One of the commenters aptly noted that:
The British believed in the same god and went to the same churches the colonists did. Both sides prayed to the same god with the same prayers and rituals and expected the same god to be on their side. Whether British or colonial born, the burial rituals for the dead - civilian or military - were the same and with the same expectations of heaven for the just. The same can be said of their marriage rituals, as well.This is true. It foreshadows President Lincoln's observation that the men who fought on opposite sides of the Civil War believed in and prayed to the same God.
The Declaration of Independence is not a Christian document. It's a generically theistic document. It mentions a God of some sort in 4 different places. It doesn't mention Jesus, the Trinity, or quote verses and chapters of scripture for its authority.
Yet the masses in both Great Britain and America at the time accurately are described as "Christian." As the previous article Tom Van Dyke discussed argued, God was invoked in America's DOI for reasons of necessity (I'm not arguing the beliefs were insincere).
Lino Graglia, in a somewhat cynical sense, described the necessity:
What [the Declaration] is, of course, is a document meant to justify revolution -- that is, illegal action. Having no human law to rely on -- being in defiance of authority -- revolutionaries necessarily come to rely on the law of God, who, happily, rarely issues a protest.Even if we do not concede the unlawfulness of the American Revolution, it's hard to argue with the notion that when you go to war, especially against a greater power, it helps to have or think you have God on your side. It's not that there are no atheists in foxholes. It's that there aren't that many of them.
A Marxist like political movement fueled by sincerely held liberation theology, in my opinion, will be fought at the ground level with more motivation than an atheistic fueled Marxism. (Most perhaps the vast majority of communist soldiers were not atheists regardless of what their governments' official creed posited.)
Christians have fought wars on behalf of Christianity and against other religions. That's not what was going on in the American Revolution (obviously). Christians have also fought sectarian wars against one another. Like the Catholics and Protestants fighting in Ireland. That's not applicable to the American Revolution either.
Great Britain was (and still in a sense is) a more "officially" Christian nation than American in that it had (has) an established Anglican Church. But the American Revolution could hardly be seen as a war against Anglicanism in that, ironically, so many of America's revolutionary figures were themselves Anglicans. George Washington, Thomas Jefferson, James Madison, Patrick Henry, John Jay and others.

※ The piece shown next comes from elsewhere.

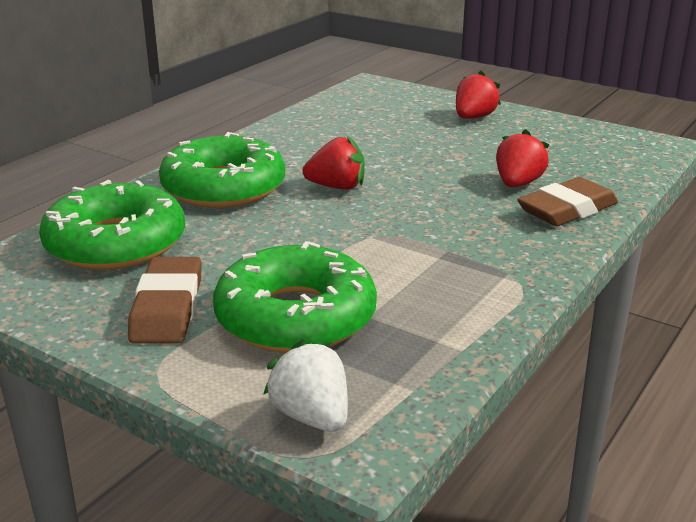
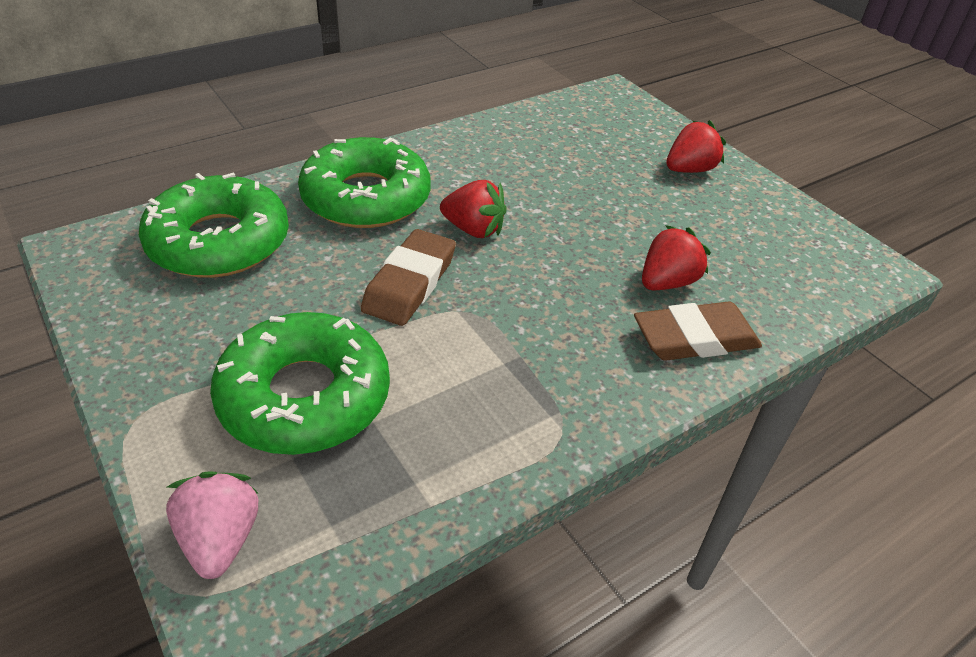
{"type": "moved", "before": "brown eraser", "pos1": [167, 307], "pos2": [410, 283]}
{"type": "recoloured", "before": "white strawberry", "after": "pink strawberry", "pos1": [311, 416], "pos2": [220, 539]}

[Perhaps it was a war against a particular kind of Anglicanism: doctrinaire high church Anglicanism which basically taught Toryism as a political theology. But that Church in both Great Britain and America, thanks to its latitudinarianism, contained a great deal of members who didn't believe in such. Otherwise all of those above mentioned revolutionary figures would have fought for the other side.]
Both Great Britain and America had a plurality of Christian sects. GB handled it by privileging Anglicanism but tolerating the others. America handled it at the state level.
Thus, the American Revolution was not about Christianity or religion, one way or the other.